# Data to process
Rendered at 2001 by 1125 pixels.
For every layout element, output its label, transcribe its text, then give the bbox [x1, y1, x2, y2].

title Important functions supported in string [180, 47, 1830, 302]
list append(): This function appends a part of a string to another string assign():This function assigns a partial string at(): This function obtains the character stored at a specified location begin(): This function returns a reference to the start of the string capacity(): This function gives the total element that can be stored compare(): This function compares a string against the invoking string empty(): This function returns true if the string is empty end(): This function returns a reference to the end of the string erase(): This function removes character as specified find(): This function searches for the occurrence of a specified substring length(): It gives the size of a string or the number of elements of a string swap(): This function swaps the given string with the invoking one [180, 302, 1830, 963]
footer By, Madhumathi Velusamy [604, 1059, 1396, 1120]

# Request
Retype all of the data word for word.

# Exercise result
Rendered at 2001 by 1125 pixels.
For every layout element, output its label, transcribe its text, then give the bbox [x1, y1, x2, y2].

title Important functions supported in string [180, 47, 1830, 302]
list append(): This function appends a part of a string to another string assign():This function assigns a partial string at(): This function obtains the character stored at a specified location begin(): This function returns a reference to the start of the string capacity(): This function gives the total element that can be stored compare(): This function compares a string against the invoking string empty(): This function returns true if the string is empty end(): This function returns a reference to the end of the string erase(): This function removes character as specified find(): This function searches for the occurrence of a specified substring length(): It gives the size of a string or the number of elements of a string swap(): This function swaps the given string with the invoking one [180, 302, 1830, 963]
footer By, Madhumathi Velusamy [604, 1059, 1396, 1120]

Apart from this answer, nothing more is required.